The Baksa killings, Bodo factions and Narendra Modi’s Northeast policies.
If the initial first few overs are anything to go by, then Prime Minister (PM) Narendra Modi’s opening spell in the Northeast has been disappointing. It is not unfamiliar territory for him; he has worked here earlier.
His dramatic election campaign and “quit Bangladeshi” notices had managed to grab some attention. But what has happened in the Northeast following Modi’s coronation? And why have these events failed to elicit an adequate response from the mainstream media?
In the same month that Modi became PM, Baksa, a district in Lower Assam suddenly turned bloody. In May, the district counted 50 dead bodies of Muslims killed, allegedly, by a splinter Bodo militant group called National Democratic Front of Bodoland-S. The dead are all civilians, including several children.
A few days ago, four more bodies were recovered. With virtually no provocation, an armed group that had earlier called for a ceasefire went berserk, killing Muslims and extorting from Hindu residents. Every day, there is news of abduction, a disappearance or a killing. Meanwhile, the state’s Home department gave the flimsiest excuse for the killings. They said Baksa is forested and since the villagers are residing inside the forest, it is difficult to control the area with a limited police force.
No minister from the Modi government has visited Baksa yet. Has this been highlighted?
In 2012, riots in the same area and around the same time killed more than a 100 people and displaced a few lakhs. The majority of the victims were Muslims. This is not as complicated an issue as it’s made out to be. It all started with land ownership and wet rice cultivation back when Muslims owned land and the Bodos were forest dwellers.
Since 1967, the Bodos have been demanding a separate state. Initially, they called it Udayachal, but later rejected the Sanskrit word for Bodoland. Two armed groups ran amok for decades, killing people at will and pushing lakhs of people out of what they claim is their land. One group – Bodo Liberation Tigers (BLT) joined the political system and they run the autonomous council. The other group, National Democratic Front of Bodoland (NDFB) is negotiating for their pound of flesh. The third one, NDFB (Songbijit) was created from the second and is still underground, carrying out these killings.
The Bodo leadership managed to get autonomy under the 6th Schedule though it was strongly resisted and contested by non-Bodo groups residing there. The statehood demand is also facing tough opposition. Muslims are its strongest opponents and that is why they are the targets of successive rounds of violence. (There is a conspiracy theory too, of an inner-party feud within the Congress fuelling this divide to discredit the government.)

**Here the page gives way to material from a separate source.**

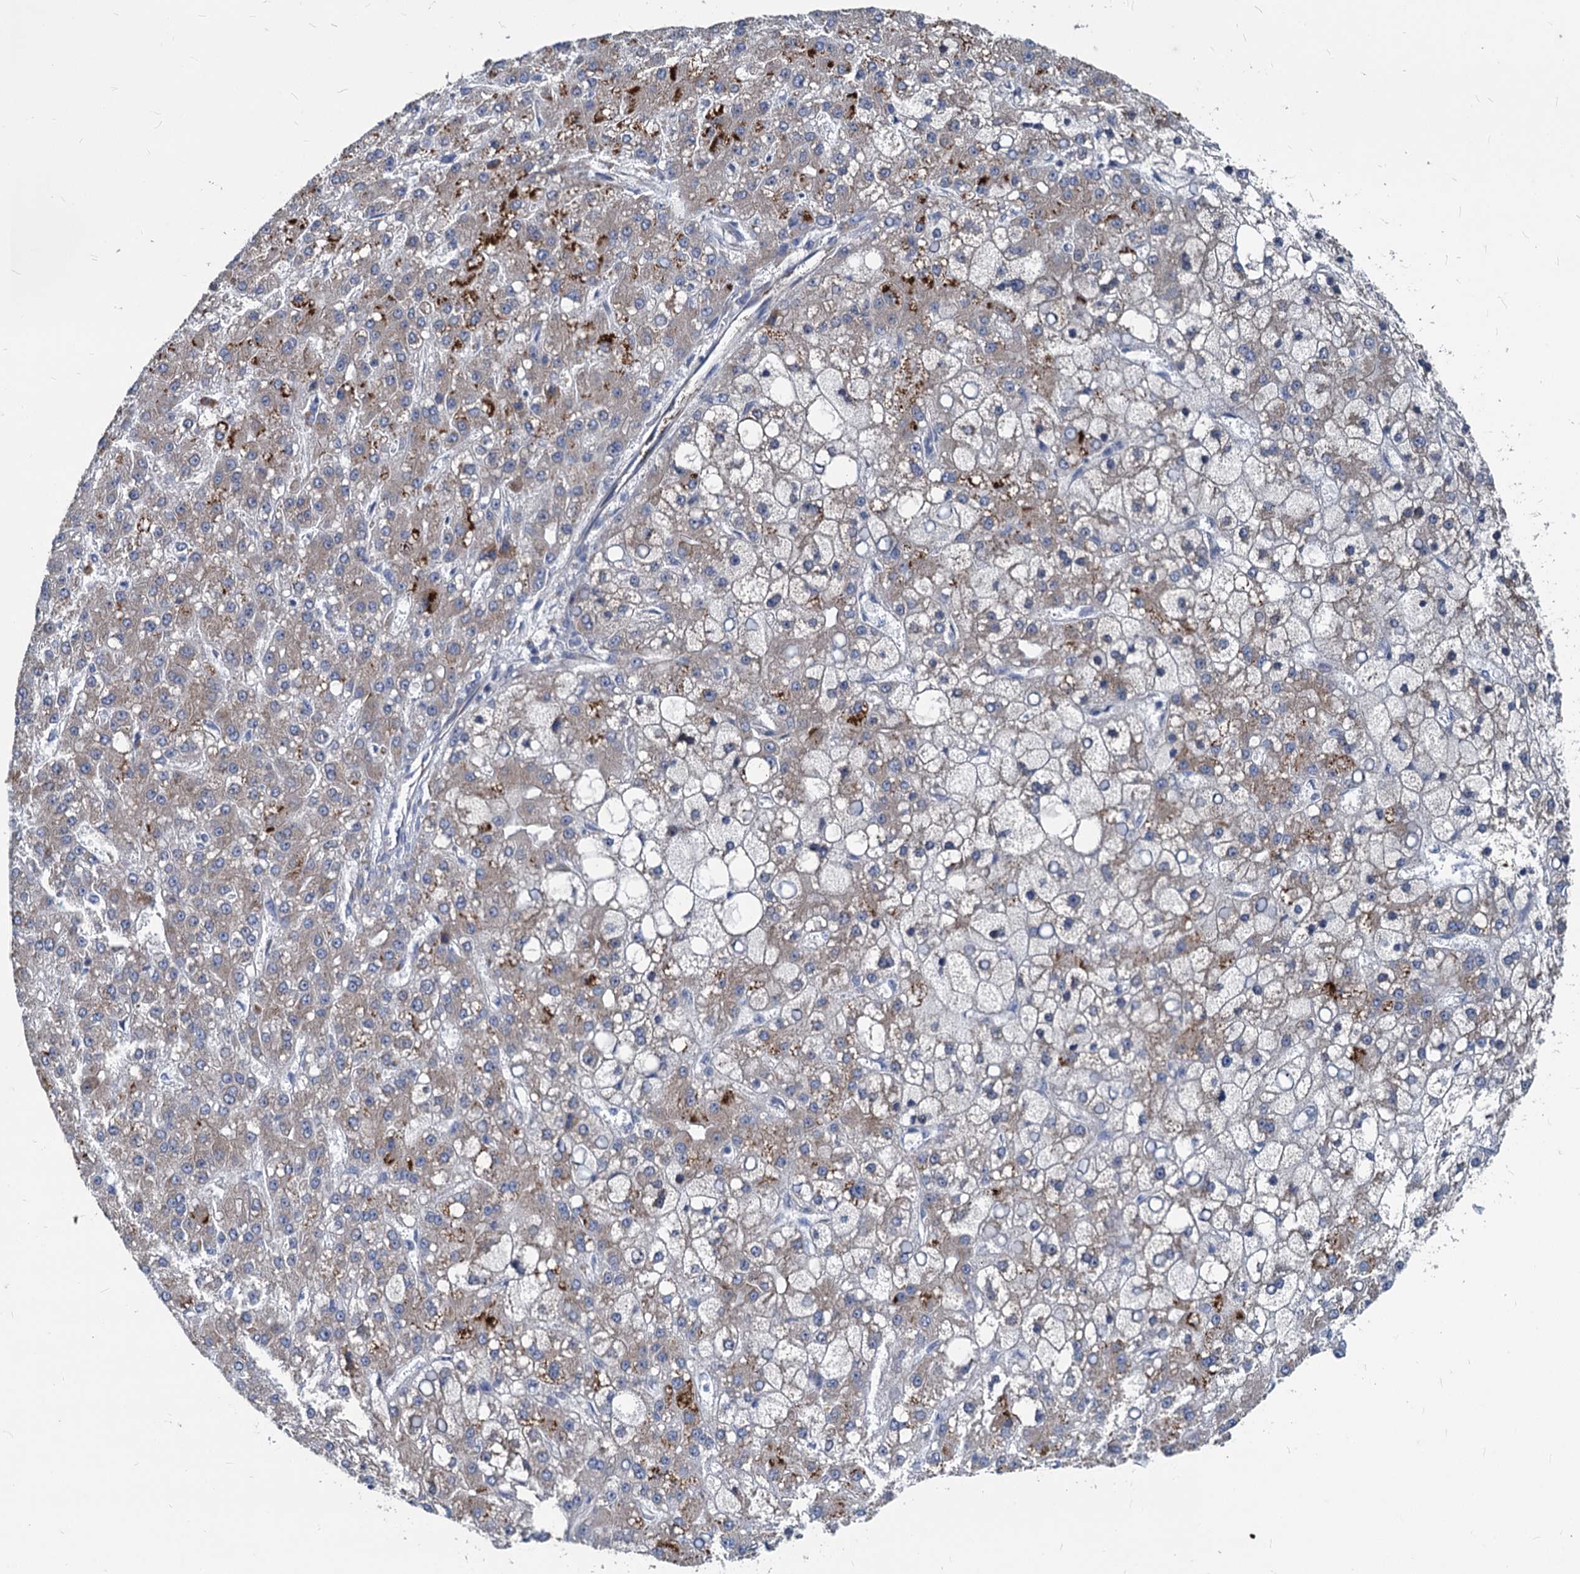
{"staining": {"intensity": "weak", "quantity": ">75%", "location": "cytoplasmic/membranous"}, "tissue": "liver cancer", "cell_type": "Tumor cells", "image_type": "cancer", "snomed": [{"axis": "morphology", "description": "Carcinoma, Hepatocellular, NOS"}, {"axis": "topography", "description": "Liver"}], "caption": "Liver cancer stained with a brown dye reveals weak cytoplasmic/membranous positive staining in about >75% of tumor cells.", "gene": "EIF2B2", "patient": {"sex": "male", "age": 67}}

The worrying question is whether it has the tacit approval of other sections and political parties, given that Assam politics has rested heavily on the illegal Bangaldeshi migrant issue and these victims are often identified as migrants, which is not entirely correct.
The second most important signal that the Modi government has sent out on its Northeast policy is that it has no policy; it has only dumped the inconvenient governors to Northeastern states. So Kamla Beniwal from Gujarat gets Mizoram. Sheila Dixit in Kerala was asked to go to Nagaland. For years, the Indian government pursued an unwritten policy of posting ex-generals and retired IPS officers as governors to the Northeast. Modi has done away with that, but made it worse: a dumping ground. Why on earth would a Northeast posting sound like a punishment to Modi unless he too stereotypes it as an island where people are exiled.
This also points to a tactical error from the I-know-it-all PM. The Governor’s office is a very critical constitutional post. In fact, in the 5th Schedule and 6th Schedule areas, the Governors play pivotal roles that have been affected grievously because of random Governor appointments. One expected Modi to have seized the opportunity to restructure this systemic failure and take the gubernatorial responsibility much more seriously. The callousness of this move is a disappointing reminder that nothing may have changed despite electing a strong new government. They are as myopic as the previous ones – they have no vision and they fail to notice people and places far from the Centre.
(For those journalists who followed the last details of Muzaffarnagar riots and think Baksa is too far, a train ticket will cost you around 600 rupees only.)